Many countries have flag carriers – the list includes France, the United Kingdom, Australia, Turkey, Iceland Singapore and South Africa. The United States is not on the list.

This begs the question “Why doesn’t the world’s largest economy have its own national airline?”  The second question to ask is: “If the United States feels it cannot justify bank-rolling a national airline, does it make sense for South Africa to do so?”

Many arguments have been advanced to justify a national carrier. Obvious reasons include patriotism and the need to showcase the country’s brand, culture and cuisine. Singapore airlines is very good at this – the food is Singaporean and the crew are very distinctive in their airline uniform.

None of this holds true for SAA. There is nothing typically south African about the crew’s uniform, neither does the food showcase our national cuisine. I have never seen any biltong, bobotie, bunny chow, mogodi with tig, melktert or koeksisters on the menu. SAA does not showcase the country’s brand, culture or cuisine.

SAA has enjoyed a lot of media coverage, mostly negative. A very positive article published in the Sunday Times Business Times on 27 May: “Africa stands to lose if SAA sinks. So does Jo’burg,” got me thinking.

The article points out SAA “is begging government for billons of rands to remain a going concern.” Last year, government gave SAA R10bn bailout. This year, the new CEO has asked for around R5bn. R9.2bn in debt is due to be repaid in 2019.

The authors, Ray Ndlovu cite some interesting facts:

  • SAA services 25 routes
  • Zimbabwe is SAA’s most lucrative route (ten flights daily into Zimbabwe, 370 000 passengers annually)
  • Most lucrative routes for SAA, Johannesburg-Lusaka, Johannesburg-London, Johannesburg-Maputo, Johannesburg-Windhoek
  • Unprofitable routes cost SAA around R350 million per month
  • If SAA were to fold, there would be a loss of 10 000 jobs
  • Without a strong SAA presence on the continent, “the shine could come off Johannesburg.”

It is important to add the following facts:

  • During the 2016/2017 financial year, SA made a loss of R5.6bn
  • SAA has run at a loss for the past seven years
  • 2014 figures indicate that it cost SAA R1,218,344 to keep each job

I have always admired Warren Buffett.

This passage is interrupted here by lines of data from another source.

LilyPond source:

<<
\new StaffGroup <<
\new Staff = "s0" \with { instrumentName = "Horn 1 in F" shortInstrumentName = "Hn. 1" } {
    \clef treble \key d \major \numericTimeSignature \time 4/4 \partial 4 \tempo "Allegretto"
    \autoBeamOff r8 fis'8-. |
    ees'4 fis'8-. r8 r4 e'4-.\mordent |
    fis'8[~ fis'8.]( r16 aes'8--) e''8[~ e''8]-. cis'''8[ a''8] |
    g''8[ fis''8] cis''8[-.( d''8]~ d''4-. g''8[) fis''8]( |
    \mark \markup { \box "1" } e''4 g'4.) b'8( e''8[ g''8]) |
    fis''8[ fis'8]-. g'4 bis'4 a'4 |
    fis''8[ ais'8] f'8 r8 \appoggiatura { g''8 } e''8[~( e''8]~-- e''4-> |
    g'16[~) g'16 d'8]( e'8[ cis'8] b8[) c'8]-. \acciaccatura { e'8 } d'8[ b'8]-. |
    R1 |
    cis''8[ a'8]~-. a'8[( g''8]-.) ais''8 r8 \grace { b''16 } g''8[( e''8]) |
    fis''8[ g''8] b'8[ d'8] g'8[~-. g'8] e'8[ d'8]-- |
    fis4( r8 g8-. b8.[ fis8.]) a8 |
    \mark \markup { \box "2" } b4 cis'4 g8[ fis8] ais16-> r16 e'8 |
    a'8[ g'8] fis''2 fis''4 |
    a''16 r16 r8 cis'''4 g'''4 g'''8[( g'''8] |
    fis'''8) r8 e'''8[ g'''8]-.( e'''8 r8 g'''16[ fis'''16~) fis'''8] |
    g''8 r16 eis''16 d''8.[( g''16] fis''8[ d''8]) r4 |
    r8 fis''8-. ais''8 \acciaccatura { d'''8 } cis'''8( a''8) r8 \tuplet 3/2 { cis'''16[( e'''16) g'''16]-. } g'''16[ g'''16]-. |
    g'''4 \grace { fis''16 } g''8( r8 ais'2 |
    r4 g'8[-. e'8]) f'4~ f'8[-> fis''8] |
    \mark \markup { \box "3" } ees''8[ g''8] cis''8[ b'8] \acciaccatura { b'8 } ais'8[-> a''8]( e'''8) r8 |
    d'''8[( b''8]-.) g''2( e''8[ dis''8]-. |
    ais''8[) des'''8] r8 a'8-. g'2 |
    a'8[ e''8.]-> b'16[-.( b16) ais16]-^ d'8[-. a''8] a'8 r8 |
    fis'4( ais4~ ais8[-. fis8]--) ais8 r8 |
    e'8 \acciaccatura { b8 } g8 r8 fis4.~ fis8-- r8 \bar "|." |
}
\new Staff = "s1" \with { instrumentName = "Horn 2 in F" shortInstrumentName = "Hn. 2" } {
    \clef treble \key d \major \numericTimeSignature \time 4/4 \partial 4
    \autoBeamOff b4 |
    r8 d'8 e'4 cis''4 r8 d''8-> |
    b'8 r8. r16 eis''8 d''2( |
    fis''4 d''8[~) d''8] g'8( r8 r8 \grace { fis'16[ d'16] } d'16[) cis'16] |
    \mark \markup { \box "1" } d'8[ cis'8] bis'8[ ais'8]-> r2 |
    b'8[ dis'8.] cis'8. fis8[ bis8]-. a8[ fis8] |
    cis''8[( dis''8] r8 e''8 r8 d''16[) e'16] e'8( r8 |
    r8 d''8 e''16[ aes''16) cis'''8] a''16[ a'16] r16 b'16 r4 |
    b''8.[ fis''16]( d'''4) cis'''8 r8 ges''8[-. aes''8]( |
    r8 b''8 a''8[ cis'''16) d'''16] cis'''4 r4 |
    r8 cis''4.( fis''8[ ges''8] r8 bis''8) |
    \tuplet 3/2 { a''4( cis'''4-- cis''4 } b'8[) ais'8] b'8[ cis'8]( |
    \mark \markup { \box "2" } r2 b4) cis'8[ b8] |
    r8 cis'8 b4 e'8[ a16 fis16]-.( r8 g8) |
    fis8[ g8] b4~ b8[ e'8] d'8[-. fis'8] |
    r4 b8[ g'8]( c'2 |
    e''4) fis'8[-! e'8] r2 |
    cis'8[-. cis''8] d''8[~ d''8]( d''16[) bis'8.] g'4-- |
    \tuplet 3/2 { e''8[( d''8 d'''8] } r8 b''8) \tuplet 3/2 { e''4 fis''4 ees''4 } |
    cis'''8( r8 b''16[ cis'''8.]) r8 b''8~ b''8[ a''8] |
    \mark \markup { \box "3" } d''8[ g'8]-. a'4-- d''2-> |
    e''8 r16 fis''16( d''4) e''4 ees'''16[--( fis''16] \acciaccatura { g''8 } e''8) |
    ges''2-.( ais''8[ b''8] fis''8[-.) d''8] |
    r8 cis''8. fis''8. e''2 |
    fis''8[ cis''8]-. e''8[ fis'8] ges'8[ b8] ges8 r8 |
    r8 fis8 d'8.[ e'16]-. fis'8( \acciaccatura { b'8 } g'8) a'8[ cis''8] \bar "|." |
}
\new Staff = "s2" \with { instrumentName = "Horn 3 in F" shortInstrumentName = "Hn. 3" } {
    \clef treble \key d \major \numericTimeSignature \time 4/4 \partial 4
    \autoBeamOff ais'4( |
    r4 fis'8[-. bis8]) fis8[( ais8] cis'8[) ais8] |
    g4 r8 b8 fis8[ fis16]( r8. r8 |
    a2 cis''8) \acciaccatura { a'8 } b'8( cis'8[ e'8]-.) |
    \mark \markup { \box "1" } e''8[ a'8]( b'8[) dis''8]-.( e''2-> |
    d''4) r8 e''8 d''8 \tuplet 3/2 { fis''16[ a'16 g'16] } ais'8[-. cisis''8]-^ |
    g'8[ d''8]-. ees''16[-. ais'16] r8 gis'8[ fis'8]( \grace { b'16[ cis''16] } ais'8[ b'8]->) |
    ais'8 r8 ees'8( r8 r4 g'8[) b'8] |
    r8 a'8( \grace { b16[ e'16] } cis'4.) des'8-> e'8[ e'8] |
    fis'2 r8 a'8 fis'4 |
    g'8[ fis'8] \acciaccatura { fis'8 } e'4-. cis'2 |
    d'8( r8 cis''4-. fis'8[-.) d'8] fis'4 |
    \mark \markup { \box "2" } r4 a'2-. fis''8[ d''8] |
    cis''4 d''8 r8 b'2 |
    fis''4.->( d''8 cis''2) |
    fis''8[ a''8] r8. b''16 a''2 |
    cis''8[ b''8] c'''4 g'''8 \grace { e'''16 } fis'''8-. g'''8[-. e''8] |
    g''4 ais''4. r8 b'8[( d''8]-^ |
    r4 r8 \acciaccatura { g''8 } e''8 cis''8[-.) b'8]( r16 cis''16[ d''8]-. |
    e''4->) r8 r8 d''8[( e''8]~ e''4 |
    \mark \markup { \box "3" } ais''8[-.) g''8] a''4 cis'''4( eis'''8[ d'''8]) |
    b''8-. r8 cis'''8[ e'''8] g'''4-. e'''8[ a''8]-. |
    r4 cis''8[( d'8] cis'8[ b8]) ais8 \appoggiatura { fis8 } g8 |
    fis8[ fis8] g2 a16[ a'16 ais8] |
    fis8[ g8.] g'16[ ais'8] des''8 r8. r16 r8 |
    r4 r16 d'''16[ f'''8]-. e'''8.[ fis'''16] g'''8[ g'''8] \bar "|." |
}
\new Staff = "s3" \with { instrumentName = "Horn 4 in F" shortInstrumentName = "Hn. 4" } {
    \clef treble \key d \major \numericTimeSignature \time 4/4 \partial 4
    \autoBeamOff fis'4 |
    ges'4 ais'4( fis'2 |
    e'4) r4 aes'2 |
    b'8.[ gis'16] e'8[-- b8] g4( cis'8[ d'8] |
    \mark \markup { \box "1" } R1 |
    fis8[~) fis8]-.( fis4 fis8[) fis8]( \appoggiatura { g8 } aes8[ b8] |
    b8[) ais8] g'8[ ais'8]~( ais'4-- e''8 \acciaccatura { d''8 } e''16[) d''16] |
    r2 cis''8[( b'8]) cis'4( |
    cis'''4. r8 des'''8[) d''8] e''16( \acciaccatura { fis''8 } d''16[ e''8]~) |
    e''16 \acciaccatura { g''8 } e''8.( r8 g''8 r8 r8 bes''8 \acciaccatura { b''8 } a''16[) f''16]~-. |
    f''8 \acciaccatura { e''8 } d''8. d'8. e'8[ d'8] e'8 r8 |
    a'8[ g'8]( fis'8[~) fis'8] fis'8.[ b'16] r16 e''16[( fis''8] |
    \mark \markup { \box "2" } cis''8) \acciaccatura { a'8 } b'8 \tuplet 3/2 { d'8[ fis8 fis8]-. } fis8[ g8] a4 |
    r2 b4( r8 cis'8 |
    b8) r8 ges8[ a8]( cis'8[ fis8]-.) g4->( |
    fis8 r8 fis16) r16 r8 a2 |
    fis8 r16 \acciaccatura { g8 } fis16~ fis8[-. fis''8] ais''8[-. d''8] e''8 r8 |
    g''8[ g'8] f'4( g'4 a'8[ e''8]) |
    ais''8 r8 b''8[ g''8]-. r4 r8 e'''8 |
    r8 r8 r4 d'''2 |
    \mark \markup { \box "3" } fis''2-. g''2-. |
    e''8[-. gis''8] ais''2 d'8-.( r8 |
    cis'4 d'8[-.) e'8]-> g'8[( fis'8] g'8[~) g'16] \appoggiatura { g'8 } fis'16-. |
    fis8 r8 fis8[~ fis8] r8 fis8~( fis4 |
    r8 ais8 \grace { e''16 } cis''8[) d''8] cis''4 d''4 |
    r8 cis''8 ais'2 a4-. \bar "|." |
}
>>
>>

He is ranked the world’s 3rd wealthiest individual in 2018 ($91.3bn). His credentials confirm that there is merit in what he says. In 2008 he wrote the following to Berkshire Hathaway shareholders: “The worst sort of business is one that grows rapidly, requires significant capital to engender the growth, and then earns little of no money. Think airlines. Here a durable competitive advantage has proven elusive since the days of the Wright Brothers. Indeed, if a farsighted capitalist had been present at Kitty Hawk, he would have done his successors a huge favour by shooting Orville down.”

Taxpayers will agree that SAA has proved a bottomless pit. Should our leaders shut down the airline and allocate the funding elsewhere? Should government privatise the airline? Is it a bridge too far to hope that SAA could be turned around and operate as a profitable business? Can we learn from the USA, or from Buffett? Should we?